Ben Goldacre is a best-selling author, broadcaster, campaigner, medical doctor and academic who specialises in unpicking the misuse of science and statistics by journalists, politicians, quacks, drug companies, and more. His first book Bad Science (4th Estate) has sold over 500,000 copies to date, is published in 18 countries, and reached number one in the UK non-fiction bestseller charts. Bad Pharma is on bad behaviour in the pharmaceutical industry and medicine more broadly: it is now a top ten UK best seller.
Brian Edward Cox, OBE is an English physicist, and professor of particle physics in the School of Physics and Astronomy at the University of Manchester. He is best known to the public as the presenter of science programmes, especially the Wonders of… series.

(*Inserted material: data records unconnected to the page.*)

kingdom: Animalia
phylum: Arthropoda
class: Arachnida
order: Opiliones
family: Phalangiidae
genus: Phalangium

Stephen William Hawking CH CBE FRS FRSA is a British theoretical physicist, cosmologist, author and Director of Research at the Centre for Theoretical Cosmology within the University of Cambridge. His scientific works include a collaboration with Roger Penrose on gravitational singularity theorems in the framework of general relativity, and the theoretical prediction that black holes emit radiation, often called Hawking radiation. Hawking was the first to set forth a theory of cosmology explained by a union of the general theory of relativity and quantum mechanics. He is a vigorous supporter of the many-worlds interpretation of quantum mechanics.

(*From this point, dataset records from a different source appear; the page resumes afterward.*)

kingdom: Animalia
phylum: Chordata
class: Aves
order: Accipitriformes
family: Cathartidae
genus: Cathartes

Jim Al-Khalili OBE is an Iraqi-born British theoretical physicist, author and broadcaster. He is currently Professor of Theoretical Physics and Chair in the Public Engagement in Science at the University of Surrey. He has hosted several BBC productions about science and is a frequent commentator about science in other British media. In 2014 Al-Khalili was named as a RISE (Recognising Inspirational Scientists and Engineers) leader by the UK’s Engineering and Physical Sciences Research Council (EPSRC).
Royal Society of Biology
The Royal Society acts as the ‘voice of biology’ in the UK advising government and informing policy, promoting science education and research, and representing its members. It produces a print and online publication called The Biologist full of news, views and reviews, and organises and promotes science events.
The Royal Institution
The Royal Institution has been at the heart of scientific research and education from more than two hundred years. It runs a wide range of science courses for all levels. It also produces the popular UK flagship science series called the Christmas Lectures, originally founded by Michael Faraday, which is broadcast annually and includes topics like how to survive in space, life fantastic, growing up in the universe and the language of animals.
The Royal Society
This is one of the oldest scientific academies in the world. It runs a variety of programmes to highlight and support science in education, industry, international partnership and government. It also publishes a wide range of science journals.